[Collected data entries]
▼
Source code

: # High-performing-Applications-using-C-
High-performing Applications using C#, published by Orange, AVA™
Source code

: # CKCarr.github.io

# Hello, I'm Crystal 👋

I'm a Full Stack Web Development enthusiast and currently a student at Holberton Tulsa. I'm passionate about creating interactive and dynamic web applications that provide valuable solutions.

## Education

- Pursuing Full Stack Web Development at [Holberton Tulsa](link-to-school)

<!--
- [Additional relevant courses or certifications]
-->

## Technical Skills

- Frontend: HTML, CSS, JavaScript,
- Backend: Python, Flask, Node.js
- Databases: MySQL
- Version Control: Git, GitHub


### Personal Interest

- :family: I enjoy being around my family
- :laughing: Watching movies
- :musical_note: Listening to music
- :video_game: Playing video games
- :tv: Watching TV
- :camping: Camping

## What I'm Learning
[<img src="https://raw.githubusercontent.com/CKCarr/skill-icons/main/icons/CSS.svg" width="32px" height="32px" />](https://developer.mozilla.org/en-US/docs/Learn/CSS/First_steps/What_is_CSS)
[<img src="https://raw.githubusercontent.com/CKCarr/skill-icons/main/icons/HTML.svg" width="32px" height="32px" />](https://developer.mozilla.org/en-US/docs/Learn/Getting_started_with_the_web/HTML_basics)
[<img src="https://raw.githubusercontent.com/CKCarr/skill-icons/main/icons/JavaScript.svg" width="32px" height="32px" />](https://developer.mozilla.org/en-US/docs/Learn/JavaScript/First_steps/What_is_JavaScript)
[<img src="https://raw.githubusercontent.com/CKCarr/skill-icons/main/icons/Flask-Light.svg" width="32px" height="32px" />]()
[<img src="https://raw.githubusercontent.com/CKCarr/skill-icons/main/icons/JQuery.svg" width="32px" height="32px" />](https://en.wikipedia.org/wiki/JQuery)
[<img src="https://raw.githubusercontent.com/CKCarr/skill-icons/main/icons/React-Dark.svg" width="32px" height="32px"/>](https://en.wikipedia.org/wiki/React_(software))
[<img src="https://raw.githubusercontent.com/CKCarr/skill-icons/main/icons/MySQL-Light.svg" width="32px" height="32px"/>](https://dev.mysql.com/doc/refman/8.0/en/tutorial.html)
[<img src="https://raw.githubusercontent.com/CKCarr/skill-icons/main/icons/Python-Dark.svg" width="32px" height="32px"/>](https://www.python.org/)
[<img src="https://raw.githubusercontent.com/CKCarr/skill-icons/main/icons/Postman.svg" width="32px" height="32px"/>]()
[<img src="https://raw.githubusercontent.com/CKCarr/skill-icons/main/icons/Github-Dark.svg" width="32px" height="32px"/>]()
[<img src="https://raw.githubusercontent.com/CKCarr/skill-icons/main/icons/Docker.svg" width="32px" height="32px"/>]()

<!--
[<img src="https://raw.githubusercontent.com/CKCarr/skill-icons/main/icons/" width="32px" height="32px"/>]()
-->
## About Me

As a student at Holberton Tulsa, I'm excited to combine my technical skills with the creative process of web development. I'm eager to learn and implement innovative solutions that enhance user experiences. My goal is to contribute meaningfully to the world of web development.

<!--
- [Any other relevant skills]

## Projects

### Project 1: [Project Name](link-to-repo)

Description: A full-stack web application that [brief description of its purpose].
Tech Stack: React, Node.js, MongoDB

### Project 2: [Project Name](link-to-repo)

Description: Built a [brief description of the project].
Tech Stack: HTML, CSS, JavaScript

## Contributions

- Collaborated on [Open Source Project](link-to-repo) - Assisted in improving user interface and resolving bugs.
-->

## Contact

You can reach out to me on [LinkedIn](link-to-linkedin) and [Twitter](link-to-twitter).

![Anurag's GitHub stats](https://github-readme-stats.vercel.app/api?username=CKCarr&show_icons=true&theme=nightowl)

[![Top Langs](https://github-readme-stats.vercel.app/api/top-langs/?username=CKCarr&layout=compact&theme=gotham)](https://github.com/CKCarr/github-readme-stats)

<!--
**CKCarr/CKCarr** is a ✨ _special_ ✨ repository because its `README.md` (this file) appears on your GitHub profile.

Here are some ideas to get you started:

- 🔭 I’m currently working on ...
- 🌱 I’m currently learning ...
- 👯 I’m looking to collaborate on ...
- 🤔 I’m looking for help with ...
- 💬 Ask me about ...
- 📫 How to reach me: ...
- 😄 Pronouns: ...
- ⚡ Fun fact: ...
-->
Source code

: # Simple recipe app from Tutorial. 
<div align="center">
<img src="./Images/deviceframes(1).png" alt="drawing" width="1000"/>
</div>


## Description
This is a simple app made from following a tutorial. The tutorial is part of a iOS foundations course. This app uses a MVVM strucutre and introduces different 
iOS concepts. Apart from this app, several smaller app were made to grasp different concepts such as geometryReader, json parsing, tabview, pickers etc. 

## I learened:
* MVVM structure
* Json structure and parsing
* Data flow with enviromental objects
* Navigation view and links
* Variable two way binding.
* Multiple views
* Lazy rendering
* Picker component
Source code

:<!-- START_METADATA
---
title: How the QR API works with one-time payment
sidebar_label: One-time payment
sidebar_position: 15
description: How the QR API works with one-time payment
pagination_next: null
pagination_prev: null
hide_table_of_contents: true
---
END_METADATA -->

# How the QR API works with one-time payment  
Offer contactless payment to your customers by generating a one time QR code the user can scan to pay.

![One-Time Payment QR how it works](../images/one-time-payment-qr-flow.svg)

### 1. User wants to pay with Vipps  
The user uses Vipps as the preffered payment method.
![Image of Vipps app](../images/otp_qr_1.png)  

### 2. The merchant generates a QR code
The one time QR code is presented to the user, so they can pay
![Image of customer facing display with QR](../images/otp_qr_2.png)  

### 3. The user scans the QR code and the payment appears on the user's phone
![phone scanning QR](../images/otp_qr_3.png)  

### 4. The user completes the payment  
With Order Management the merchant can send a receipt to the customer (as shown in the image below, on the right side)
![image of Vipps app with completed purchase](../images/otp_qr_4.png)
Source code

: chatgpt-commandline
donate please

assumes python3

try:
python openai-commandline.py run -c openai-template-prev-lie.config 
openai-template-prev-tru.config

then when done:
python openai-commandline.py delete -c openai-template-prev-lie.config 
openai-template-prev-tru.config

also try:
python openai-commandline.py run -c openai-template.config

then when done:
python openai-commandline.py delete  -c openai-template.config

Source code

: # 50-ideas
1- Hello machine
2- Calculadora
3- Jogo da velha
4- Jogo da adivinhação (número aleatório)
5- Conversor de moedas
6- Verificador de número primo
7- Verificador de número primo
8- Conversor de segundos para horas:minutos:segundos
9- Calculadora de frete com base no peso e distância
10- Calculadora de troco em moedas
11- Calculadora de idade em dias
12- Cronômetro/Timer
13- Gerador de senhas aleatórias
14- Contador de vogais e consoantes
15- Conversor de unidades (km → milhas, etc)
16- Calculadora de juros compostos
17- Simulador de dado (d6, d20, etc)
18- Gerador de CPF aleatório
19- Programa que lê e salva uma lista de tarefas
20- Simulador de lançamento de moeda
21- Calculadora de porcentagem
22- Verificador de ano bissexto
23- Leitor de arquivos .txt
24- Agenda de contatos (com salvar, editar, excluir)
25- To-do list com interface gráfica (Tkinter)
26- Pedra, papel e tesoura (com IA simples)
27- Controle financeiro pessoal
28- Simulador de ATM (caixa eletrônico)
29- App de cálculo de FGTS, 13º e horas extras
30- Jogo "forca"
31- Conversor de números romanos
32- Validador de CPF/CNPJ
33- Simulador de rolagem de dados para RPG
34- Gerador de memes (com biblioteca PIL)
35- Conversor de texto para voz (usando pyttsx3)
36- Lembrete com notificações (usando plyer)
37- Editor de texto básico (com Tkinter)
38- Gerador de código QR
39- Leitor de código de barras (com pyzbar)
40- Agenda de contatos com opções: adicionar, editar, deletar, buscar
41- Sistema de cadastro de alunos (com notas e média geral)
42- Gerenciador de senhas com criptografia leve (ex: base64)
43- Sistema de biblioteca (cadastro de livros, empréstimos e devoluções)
▲
→ Aim of the task
Show each line of the listing that contains the word "works".

→ Exercise solution
title: How the QR API works with one-time payment
description: How the QR API works with one-time payment
# How the QR API works with one-time payment  
![One-Time Payment QR how it works](../images/one-time-payment-qr-flow.svg)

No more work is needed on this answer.